*** The data Section Begins ***
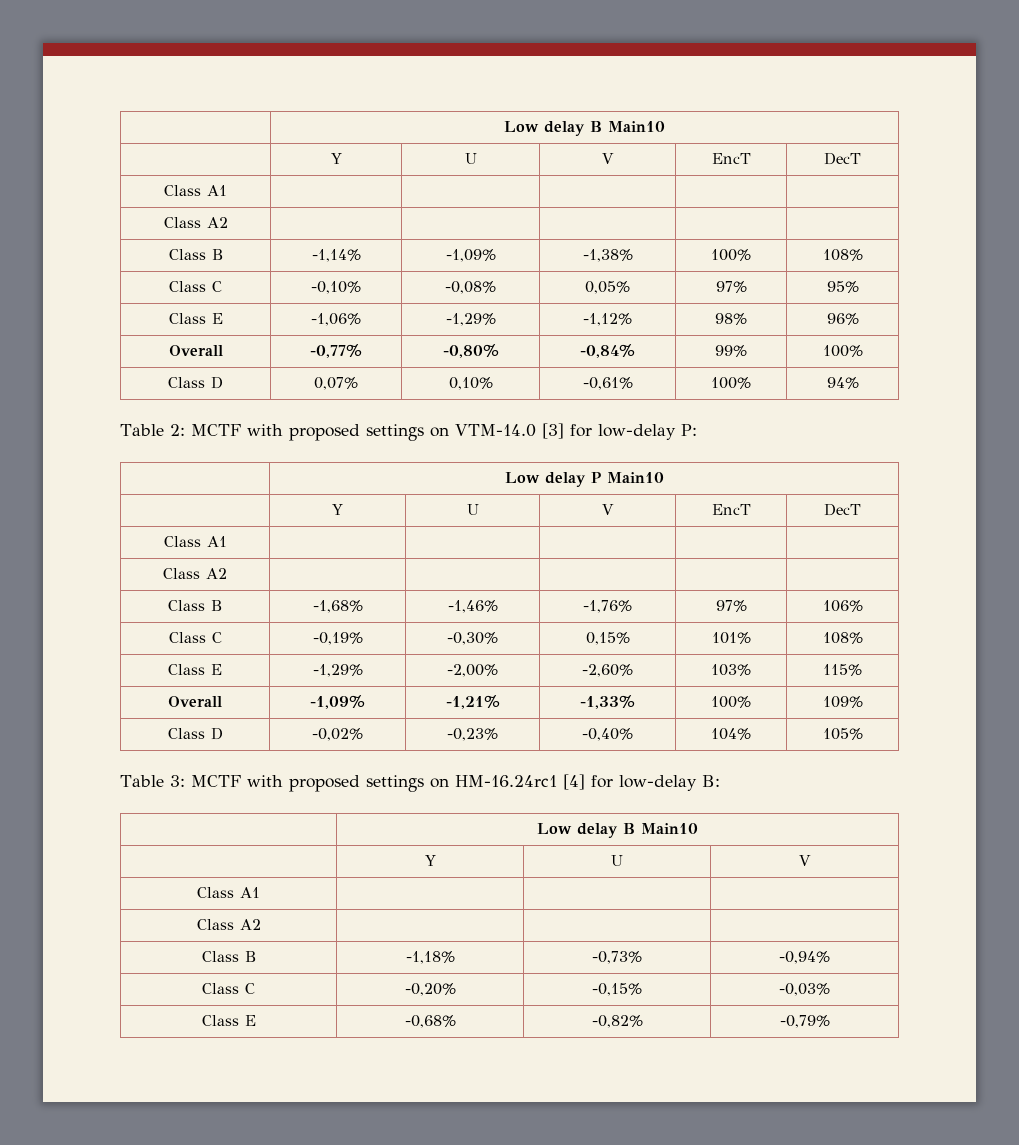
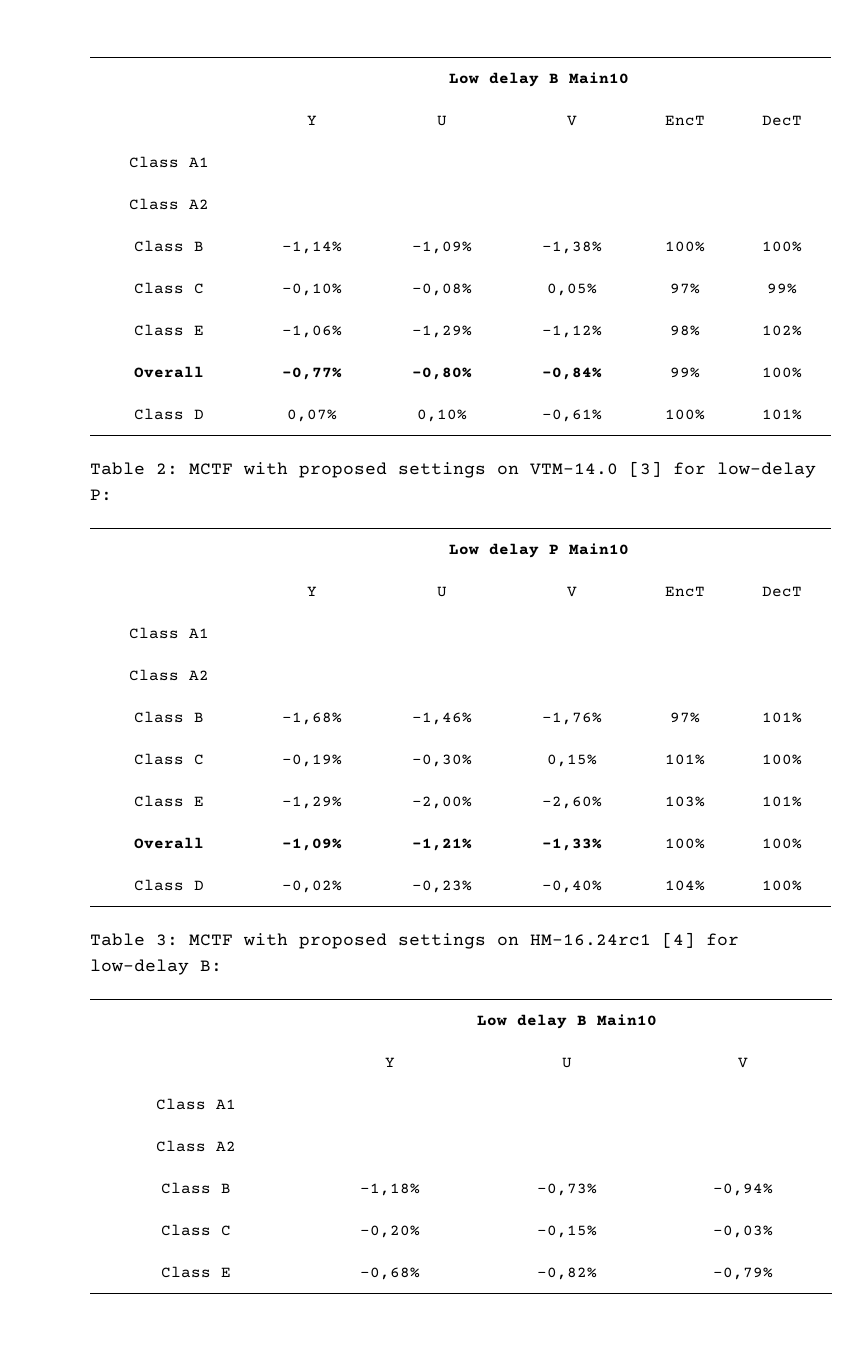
[822,249,863,261] 108% -> [762,241,802,252] 100%
[826,281,859,293] 95% -> [767,283,797,294] 99%
[826,313,859,325] 96% -> [762,325,802,336] 102%
[826,377,859,389] 94% -> [762,409,802,420] 101%
[822,600,863,612] 106% -> [762,712,802,723] 101%
[822,632,863,644] 108% -> [762,754,802,765] 100%
[823,664,862,676] 115% -> [762,796,802,807] 101%
[822,696,863,708] 109% -> [762,838,802,849] 100%
[822,728,863,740] 105% -> [762,880,802,891] 100%

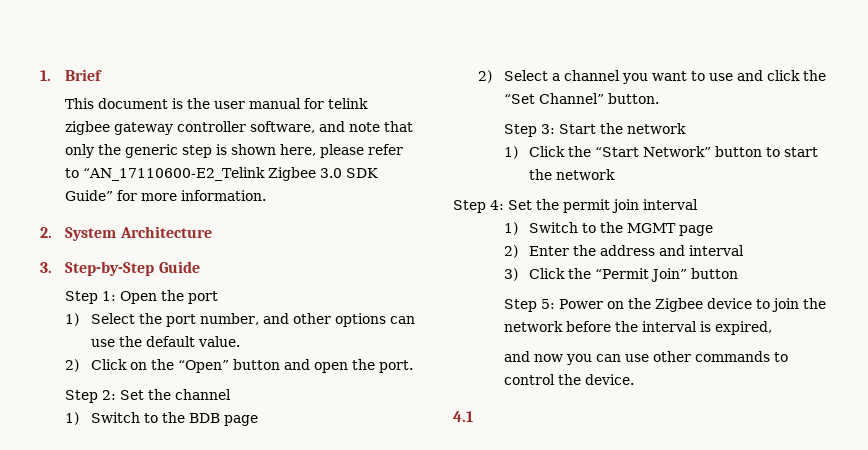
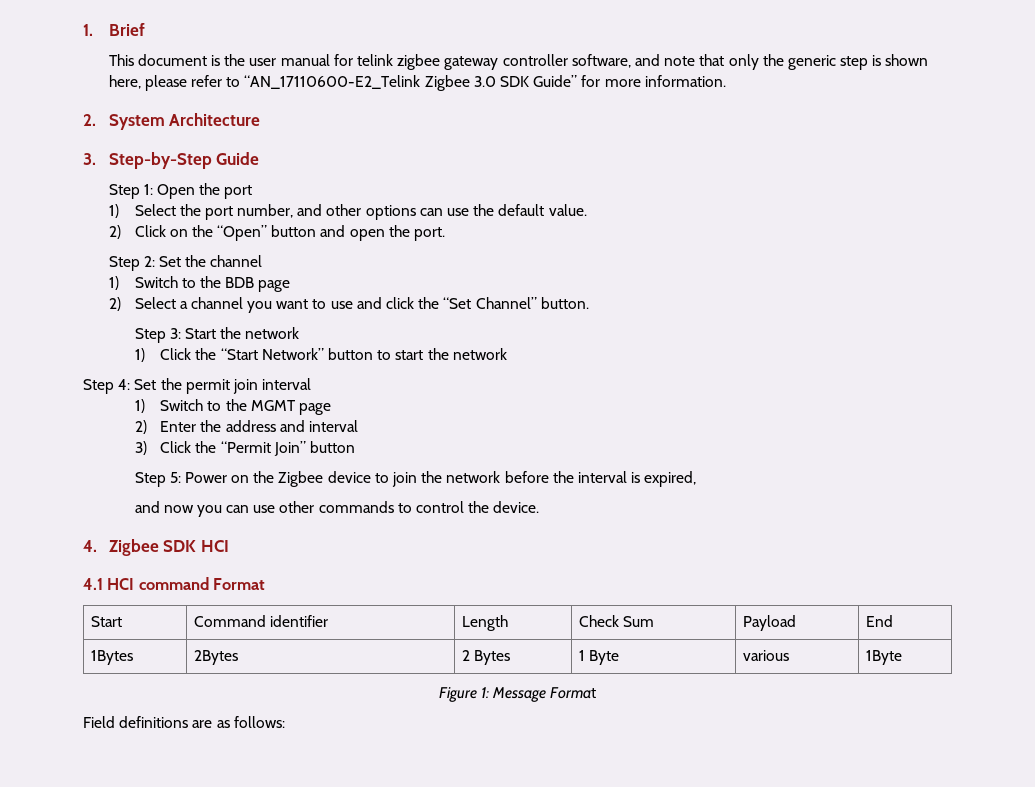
[453,411,473,422] 4.1 -> [83,539,229,556] [83,577,266,590] [90,616,122,627] [193,615,328,627] [461,615,508,631] [578,615,654,627] [742,615,796,631] [865,615,893,627] [90,650,133,665] [193,650,238,665] [461,650,510,665] [578,650,619,665] [742,650,789,661] [865,650,902,665] [438,687,597,702] [83,716,285,728] 4. Zigbee SDK HCI // 4.1 HCI command Format // Start | Command identifier | Length | Check Sum | Payload | End // 1Bytes | 2Bytes | 2 Bytes | 1 Byte | various | 1Byte // Figure 1: Message Format // Field definitions are as follows:

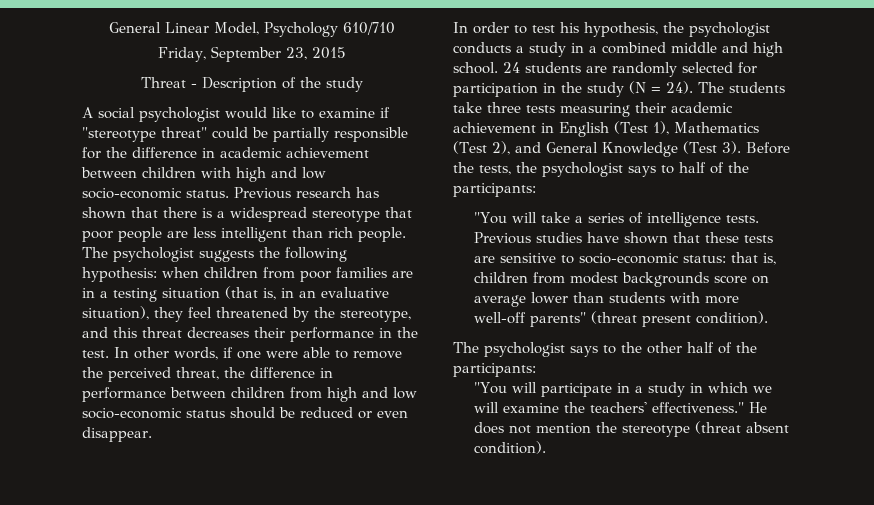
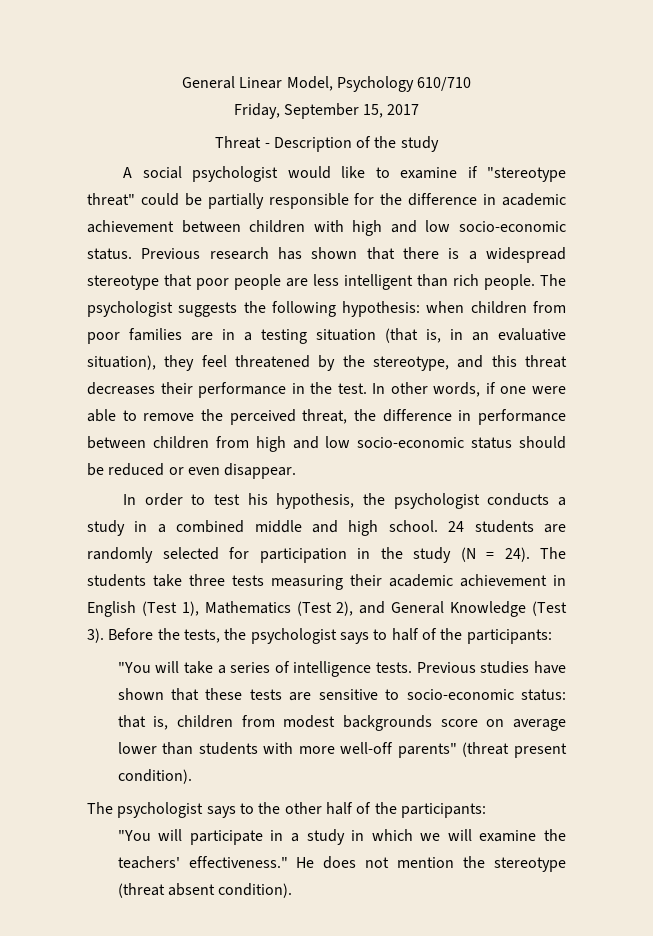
[285,47,346,60] 23, 2015 -> [363,104,420,118] 15, 2017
*** The data Section Ends ***
Exercise instructions → Reproduce the records, all of them, word for word; omit the pictures.

Task output →
[822,249,863,261] 108% -> [762,241,802,252] 100%
[826,281,859,293] 95% -> [767,283,797,294] 99%
[826,313,859,325] 96% -> [762,325,802,336] 102%
[826,377,859,389] 94% -> [762,409,802,420] 101%
[822,600,863,612] 106% -> [762,712,802,723] 101%
[822,632,863,644] 108% -> [762,754,802,765] 100%
[823,664,862,676] 115% -> [762,796,802,807] 101%
[822,696,863,708] 109% -> [762,838,802,849] 100%
[822,728,863,740] 105% -> [762,880,802,891] 100%

[453,411,473,422] 4.1 -> [83,539,229,556] [83,577,266,590] [90,616,122,627] [193,615,328,627] [461,615,508,631] [578,615,654,627] [742,615,796,631] [865,615,893,627] [90,650,133,665] [193,650,238,665] [461,650,510,665] [578,650,619,665] [742,650,789,661] [865,650,902,665] [438,687,597,702] [83,716,285,728] 4. Zigbee SDK HCI // 4.1 HCI command Format // Start | Command identifier | Length | Check Sum | Payload | End // 1Bytes | 2Bytes | 2 Bytes | 1 Byte | various | 1Byte // Figure 1: Message Format // Field definitions are as follows:

[285,47,346,60] 23, 2015 -> [363,104,420,118] 15, 2017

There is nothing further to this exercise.